The Circle Line Tour boats are wheelchair accessible, though the restrooms are not.  There is both indoor and outdoor seating and the outdoor seating has both covered and uncovered areas.  I have a slight tendency towards motion sickness, particularly on boats, so the outdoor seating is a real plus for me.

To-Do List: Lighthouses

Unlike my last To-Do List post, which was something new that I’d just discovered and wanted to get started on, today’s To-Do List post is something that I’m actively working on already.

I grew up in Chicago, which does have a few lighthouses to its credit, and yet for most of my life, lighthouses were something that existed somewhere else.  We visited one (I’m pretty sure it was Jupiter Inlet light) during my childhood.  I definitely have visited that one during my adulthood.  We may have gone to Tybee Island light during one of our trips to Savannah, since we have a postcard of it.  I don’t remember it, though.

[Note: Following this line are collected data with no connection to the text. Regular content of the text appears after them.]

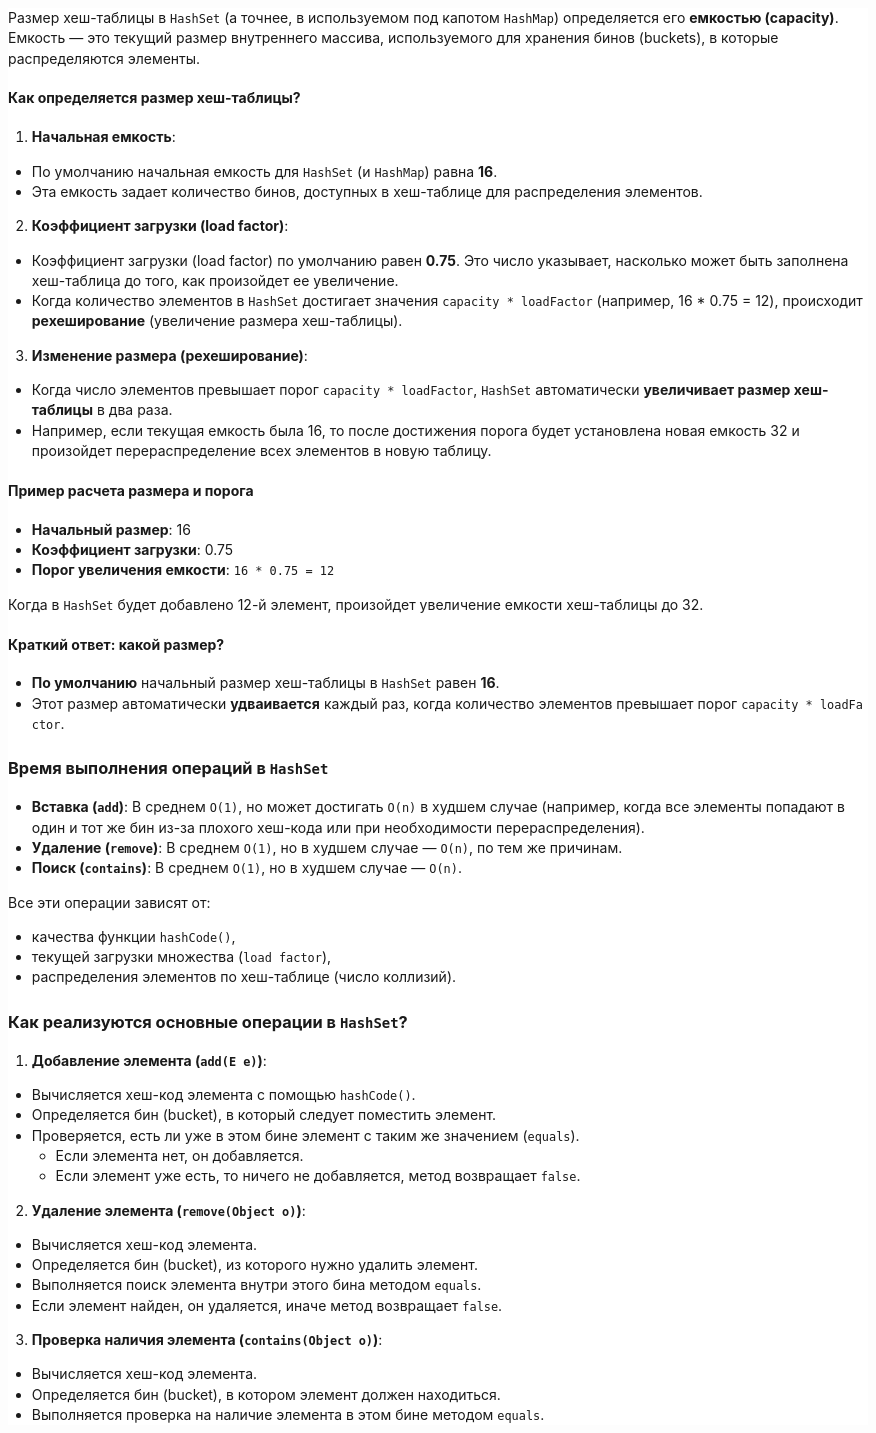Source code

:Размер хеш-таблицы в `HashSet` (а точнее, в используемом под капотом `HashMap`) определяется его **емкостью (capacity)**. Емкость — это текущий размер внутреннего массива, используемого для хранения бинов (buckets), в которые распределяются элементы.

#### Как определяется размер хеш-таблицы?

1. **Начальная емкость**:
  * По умолчанию начальная емкость для `HashSet` (и `HashMap`) равна **16**.
  * Эта емкость задает количество бинов, доступных в хеш-таблице для распределения элементов.
2. **Коэффициент загрузки (load factor)**:
  * Коэффициент загрузки (load factor) по умолчанию равен **0.75**. Это число указывает, насколько может быть заполнена хеш-таблица до того, как произойдет ее увеличение.
  * Когда количество элементов в `HashSet` достигает значения `capacity * loadFactor` (например, 16 \* 0.75 \= 12), происходит **рехеширование** (увеличение размера хеш-таблицы).
3. **Изменение размера (рехеширование)**:
  * Когда число элементов превышает порог `capacity * loadFactor`, `HashSet` автоматически **увеличивает размер хеш-таблицы** в два раза.
  * Например, если текущая емкость была 16, то после достижения порога будет установлена новая емкость 32 и произойдет перераспределение всех элементов в новую таблицу.

#### Пример расчета размера и порога

* **Начальный размер**: 16
* **Коэффициент загрузки**: 0.75
* **Порог увеличения емкости**: `16 * 0.75 = 12`

Когда в `HashSet` будет добавлено 12-й элемент, произойдет увеличение емкости хеш-таблицы до 32\.

#### Краткий ответ: какой размер?

* **По умолчанию** начальный размер хеш-таблицы в `HashSet` равен **16**.
* Этот размер автоматически **удваивается** каждый раз, когда количество элементов превышает порог `capacity * loadFactor`.

### **Время выполнения операций в `HashSet`**

* **Вставка (`add`)**: В среднем `O(1)`, но может достигать `O(n)` в худшем случае (например, когда все элементы попадают в один и тот же бин из\-за плохого хеш-кода или при необходимости перераспределения).
* **Удаление (`remove`)**: В среднем `O(1)`, но в худшем случае — `O(n)`, по тем же причинам.
* **Поиск (`contains`)**: В среднем `O(1)`, но в худшем случае — `O(n)`.

Все эти операции зависят от:

* качества функции `hashCode()`,
* текущей загрузки множества (`load factor`),
* распределения элементов по хеш-таблице (число коллизий).

### **Как реализуются основные операции в `HashSet`?**

1. **Добавление элемента (`add(E e)`)**:
  * Вычисляется хеш-код элемента с помощью `hashCode()`.
  * Определяется бин (bucket), в который следует поместить элемент.
  * Проверяется, есть ли уже в этом бине элемент с таким же значением (`equals`).
    * Если элемента нет, он добавляется.
    * Если элемент уже есть, то ничего не добавляется, метод возвращает `false`.
2. **Удаление элемента (`remove(Object o)`)**:
  * Вычисляется хеш-код элемента.
  * Определяется бин (bucket), из которого нужно удалить элемент.
  * Выполняется поиск элемента внутри этого бина методом `equals`.
  * Если элемент найден, он удаляется, иначе метод возвращает `false`.
3. **Проверка наличия элемента (`contains(Object o)`)**:
  * Вычисляется хеш-код элемента.
  * Определяется бин (bucket), в котором элемент должен находиться.
  * Выполняется проверка на наличие элемента в этом бине методом `equals`.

My interest in lighthouses goes back to 1993 or 1997, depending on how you count.  In 1993, when we first got cable, one of the channels we got was the Sci-Fi Channel, and I finally, after about 27 years of hearing about it, got to see the original 1966 Dark Shadows television program.  I became a fan instantly.  The town where Dark Shadows is set is described as being 50 miles from Bangor, in Hancock County, and on Frenchman’s Bay.  So once I had an Internet connection, in 1997, I set out to figure out where, exactly, that would be, and in the process, saw all kinds of photographs of lighthouses.  At first, I wanted to see one lighthouse, but then with time I decided that I want to see them all.

Since 1997, every time I visit a place that’s near water, I try to see at least one lighthouse (and if I can climb one, that’s even better).  In my 2015 vacation, I got three lighthouses in.  The first was the Statue of Liberty, which is no longer a lighthouse, but was one from 1886 until 1902.  My second and third were Blackwell Island Light and Jeffrey’s Hook Lighthouse (the subject of the children’s book “The Little Red Lighthouse and the Great Gray Bridge”) on our Circle Tour trip (more on the tour in a future post).

I still have never visited a lighthouse in Maine, though.